Supplied text section start

Improve training code 2

2025-07-28 20:20:54 +02:00
parent 98f546af12
commit 7cd595df81
6 changed files with 229 additions and 153 deletions
--- a/services/training/app/ml/data_processor.py
+++ b/services/training/app/ml/data_processor.py
@@ -7,7 +7,7 @@ Handles data preparation, date alignment, cleaning, and feature engineering for
 import pandas as pd
 import numpy as np
 from typing import Dict, List, Any, Optional, Tuple
-from datetime import datetime, timedelta
+from datetime import datetime, timedelta, timezone
 import logging
 from sklearn.preprocessing import StandardScaler
 from sklearn.impute import SimpleImputer
@@ -278,16 +278,23 @@ class BakeryDataProcessor:
        return df
    
    def _merge_weather_features(self, 
-                               daily_sales: pd.DataFrame,
-                               weather_data: pd.DataFrame) -> pd.DataFrame:
-        """Merge weather features with enhanced handling"""
+                            daily_sales: pd.DataFrame,
+                            weather_data: pd.DataFrame) -> pd.DataFrame:
+        """Merge weather features with enhanced Madrid-specific handling"""

Supplied text section end

Problem requirements
Continue the commit diff from the point where it stops. The listing that comes next is separate material and is not part of the commit diff.

Data listing section start

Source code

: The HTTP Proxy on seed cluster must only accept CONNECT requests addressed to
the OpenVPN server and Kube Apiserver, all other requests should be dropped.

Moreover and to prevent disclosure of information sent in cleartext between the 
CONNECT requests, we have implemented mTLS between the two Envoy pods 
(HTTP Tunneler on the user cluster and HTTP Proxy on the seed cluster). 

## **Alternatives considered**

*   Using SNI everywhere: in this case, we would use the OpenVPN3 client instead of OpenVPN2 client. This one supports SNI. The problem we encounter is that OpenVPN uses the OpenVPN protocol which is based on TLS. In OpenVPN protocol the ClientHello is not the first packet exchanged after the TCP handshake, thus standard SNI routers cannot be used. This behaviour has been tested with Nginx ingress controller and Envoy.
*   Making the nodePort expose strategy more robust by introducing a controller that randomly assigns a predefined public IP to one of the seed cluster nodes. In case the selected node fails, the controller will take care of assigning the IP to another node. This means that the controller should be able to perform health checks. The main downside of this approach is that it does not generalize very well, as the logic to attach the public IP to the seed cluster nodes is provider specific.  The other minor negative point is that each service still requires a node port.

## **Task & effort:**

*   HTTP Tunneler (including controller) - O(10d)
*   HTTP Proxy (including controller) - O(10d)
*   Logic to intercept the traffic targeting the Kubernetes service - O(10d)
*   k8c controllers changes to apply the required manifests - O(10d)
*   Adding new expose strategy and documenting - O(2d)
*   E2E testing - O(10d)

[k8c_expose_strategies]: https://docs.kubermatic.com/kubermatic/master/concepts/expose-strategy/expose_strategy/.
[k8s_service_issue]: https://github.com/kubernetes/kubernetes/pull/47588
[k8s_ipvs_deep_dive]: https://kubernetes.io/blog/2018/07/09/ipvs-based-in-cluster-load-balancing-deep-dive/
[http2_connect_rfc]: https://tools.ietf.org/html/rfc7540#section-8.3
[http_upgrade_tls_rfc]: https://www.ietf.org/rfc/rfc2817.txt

Data listing section end
Data listing section start

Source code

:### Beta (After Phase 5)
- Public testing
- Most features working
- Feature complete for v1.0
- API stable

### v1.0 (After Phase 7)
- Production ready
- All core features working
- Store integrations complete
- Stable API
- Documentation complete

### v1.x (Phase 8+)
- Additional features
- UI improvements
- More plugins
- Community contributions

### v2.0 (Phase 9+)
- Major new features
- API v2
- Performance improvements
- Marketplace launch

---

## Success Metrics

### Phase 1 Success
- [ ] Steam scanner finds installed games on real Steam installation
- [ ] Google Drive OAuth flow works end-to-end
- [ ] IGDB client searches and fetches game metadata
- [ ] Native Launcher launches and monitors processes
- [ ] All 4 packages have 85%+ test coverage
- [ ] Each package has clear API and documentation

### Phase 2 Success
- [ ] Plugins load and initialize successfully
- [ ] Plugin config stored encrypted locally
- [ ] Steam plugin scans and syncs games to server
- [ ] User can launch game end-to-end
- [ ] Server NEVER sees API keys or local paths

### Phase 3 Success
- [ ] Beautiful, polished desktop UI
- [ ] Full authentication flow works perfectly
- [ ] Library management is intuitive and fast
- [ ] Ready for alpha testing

Data listing section end

Output of the task
+        
+        # ✅ FIX: Define weather_defaults OUTSIDE try block to fix scope error
+        weather_defaults = {
+            'temperature': 15.0,
+            'precipitation': 0.0,
+            'humidity': 60.0,
+            'wind_speed': 5.0,
+            'pressure': 1013.0
+        }
        
        if weather_data.empty:
-            # Add default weather columns with Madrid-appropriate values
-            daily_sales['temperature'] = 15.0  # Average Madrid temperature
-            daily_sales['precipitation'] = 0.0  # Default no rain
-            daily_sales['humidity'] = 60.0  # Moderate humidity
-            daily_sales['wind_speed'] = 5.0  # Light wind
+            # Add default weather columns
+            for feature, default_value in weather_defaults.items():
+                daily_sales[feature] = default_value
            return daily_sales
        
        try:
@@ -297,14 +304,22 @@ class BakeryDataProcessor:
            if 'date' not in weather_clean.columns and 'ds' in weather_clean.columns:
                weather_clean = weather_clean.rename(columns={'ds': 'date'})
            
+            # ✅ FIX: Ensure timezone consistency
            weather_clean['date'] = pd.to_datetime(weather_clean['date'])
+            daily_sales['date'] = pd.to_datetime(daily_sales['date'])
+            
+            # Remove timezone info from both to make them compatible
+            if weather_clean['date'].dt.tz is not None:
+                weather_clean['date'] = weather_clean['date'].dt.tz_localize(None)
+            if daily_sales['date'].dt.tz is not None:
+                daily_sales['date'] = daily_sales['date'].dt.tz_localize(None)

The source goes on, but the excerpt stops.